The companies issued a “compromise proposal” for so-called net-neutrality rules. The plan would restrict Internet service providers from selectively slowing content that travels over their wires, but wouldn’t apply such limits to Web use on mobile devices, according to a blog post by the companies Monday. They would also exempt new offerings beyond traditional Internet and TV services, such as health care monitoring.
Google and Verizon argue that the mobile Internet market is more competitive and changing rapidly, and therefore different from the wireline market. Critics say the proposal would let Verizon and other carriers discriminate against certain traffic, possibly favoring their own services.
“This is exactly what net-neutrality supporters have feared all along – an open door for Internet providers to control content indiscriminately,” said Josh Silver, executive director of Free Press, a nonprofit group in Washington, D.C., focused on policy and the media. “This is an attempt by Google and Verizon to self-regulate the same way the banks did in the run up to the banking crisis.”

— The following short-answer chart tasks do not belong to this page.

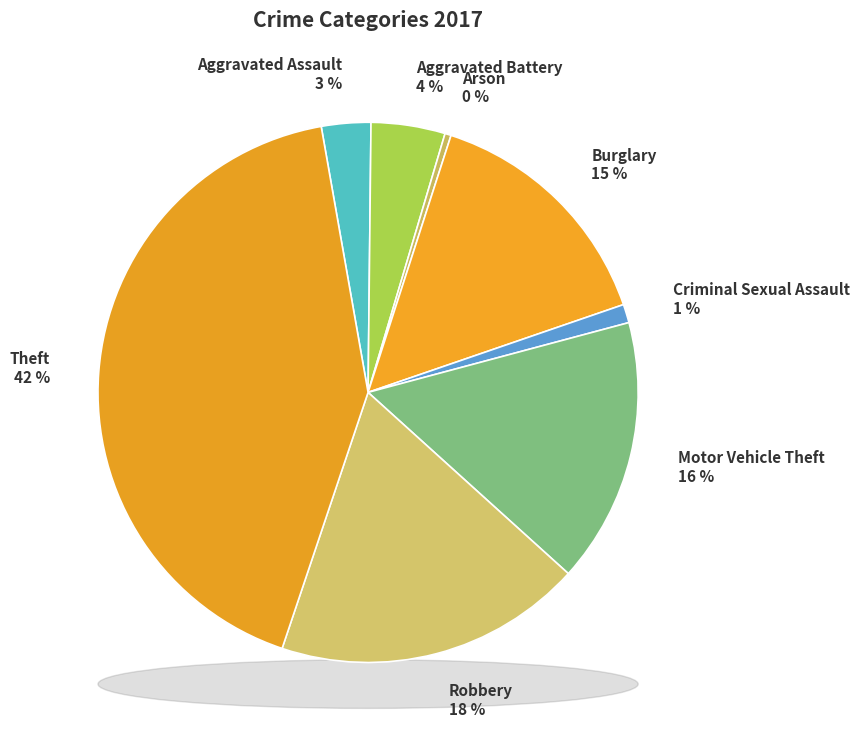

Does any single category account for the majority?

No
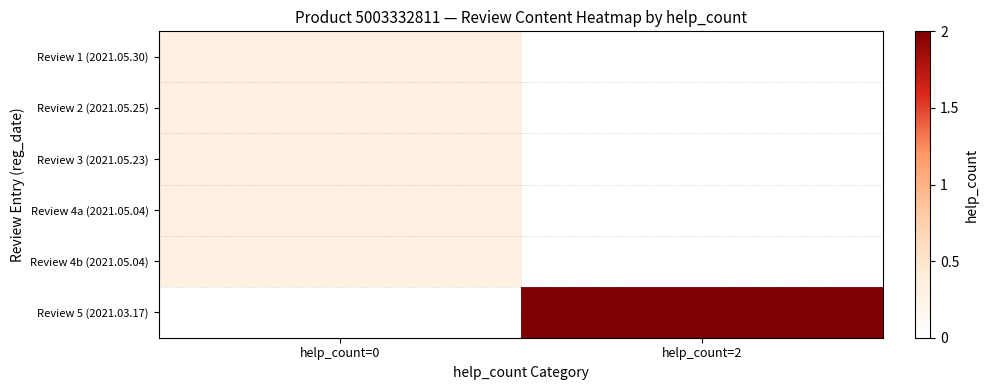

List the series in order of their peak value, lowest first.

Review 1 (2021.05.30), Review 2 (2021.05.25), Review 3 (2021.05.23), Review 4a (2021.05.04), Review 4b (2021.05.04), Review 5 (2021.03.17)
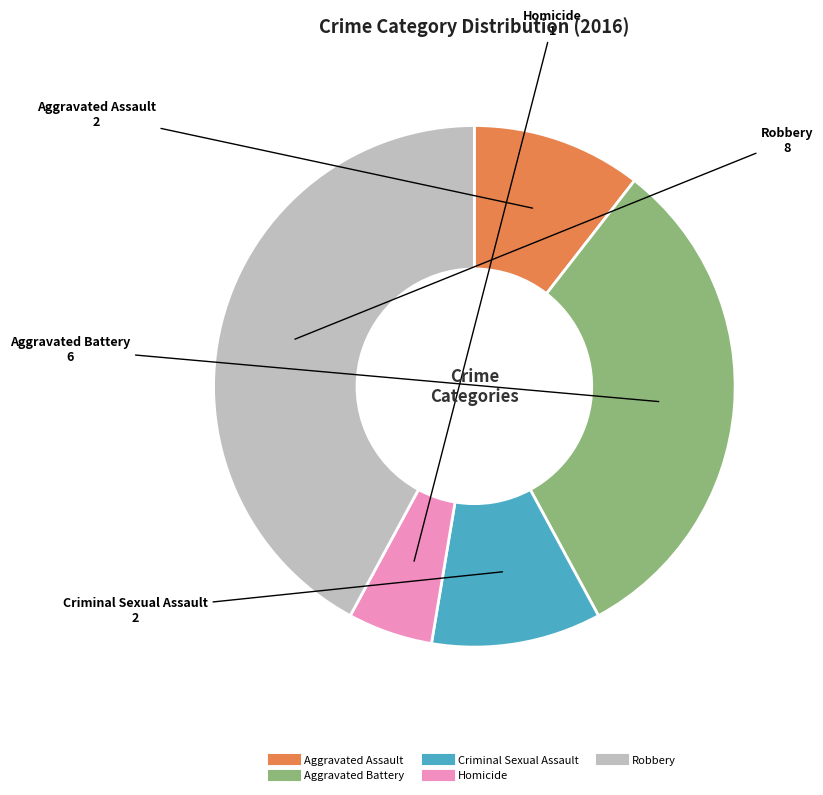

Does Robbery represent more than half of the total?

No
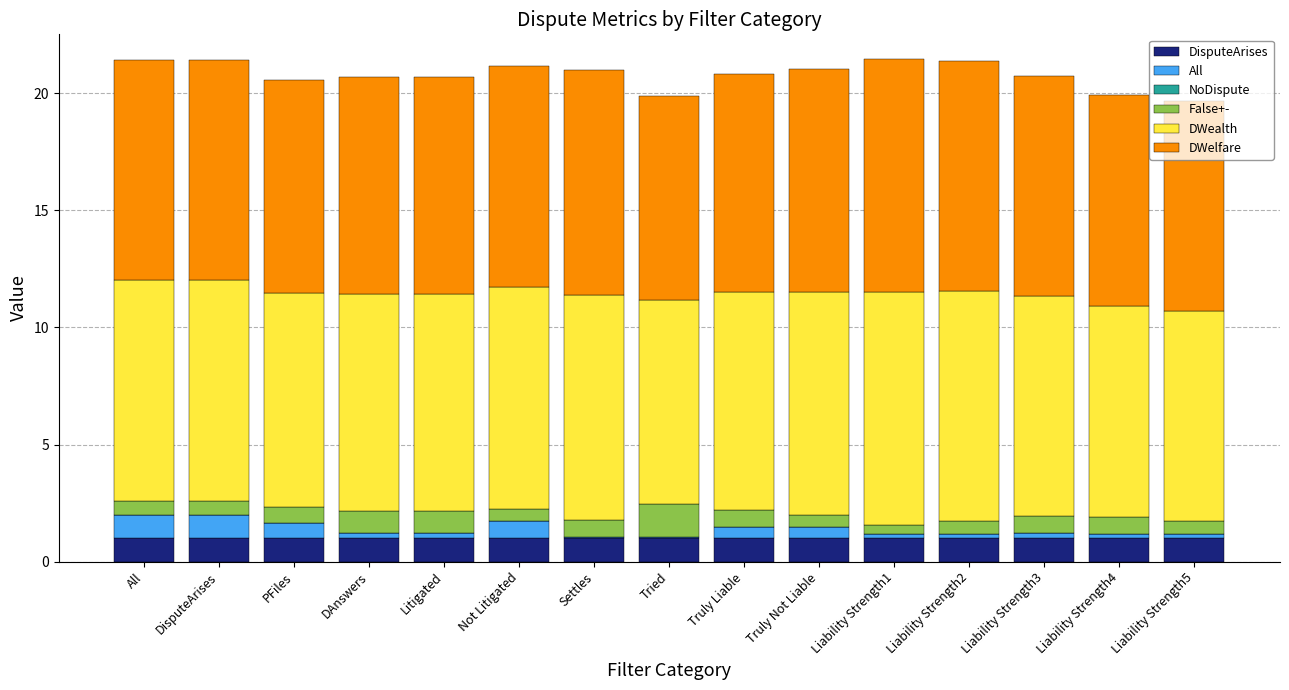

What is the maximum value for DisputeArises?

1.0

Verizon and Google had been adversaries over the issue. New York-based Verizon was among the cable and phone carriers saying they need leeway on the delivery of Web content to protect performance of their networks. Google led content providers and advocacy groups that say restrictions are required so communications companies don’t favor their own online offerings or those of partners that pay for higher speeds.
Last week, U.S. regulators ended closed-door discussions with companies on Internet regulation, saying they didn’t result in a “robust framework” to preserve the openness of the Internet. Among participants were AT&T Inc., Verizon, Google, Skype Technologies SA, and the National Cable & Telecommunications Association, representing companies led by Comcast Corp. and Time Warner Cable Inc.
The Federal Communications Commission negotiated with the companies over rules proposed by Chairman Julius Genachowski to regulate how phone and cable companies handle Web traffic such as Google’s YouTube videos. Genachowski told reporters in Washington last week that any resolution “that doesn’t preserve the freedom and openness of the Internet for consumers and entrepreneurs will be unacceptable.”
FCC spokeswoman Jen Howard declined to comment Monday.
Google and Verizon have become business allies through Verizon Wireless, the largest U.S. wireless carrier. Mobile phones that use software from Google, owner of the largest Internet search engine, helped Verizon’s profit this year.
Earnings for Verizon beat estimates last month as its wireless unit promoted phones running on Google’s Android software, including Droids from Motorola Inc. and HTC Corp., to compete against AT&T’s iPhone from Apple Inc.
Carriers such as Verizon, which have spent billions of dollars building high-speed networks, are trying to affect the FCC’s policies to be able to earn a return on their investments.
Google and Verizon’s exclusion of wireless services from the policy proposal veers from the FCC’s principles, which don’t make a distinction between wireline and wireless connections, said Sherwin Siy, deputy legal director for Public Knowledge, a Washington-based consumer watchdog for digital rights.
“There’s no reason the same rules of being fair and nondiscriminatory shouldn’t apply in the wireless scheme as well,” Siy said. Preserving the success of Android is “certainly foremost in their minds,” Siy said.
Consumer Watchdog, a consumer group based in Santa Monica, said the proposal “completely undermines the future of the Internet” because the wireless use of the Web is gaining in popularity.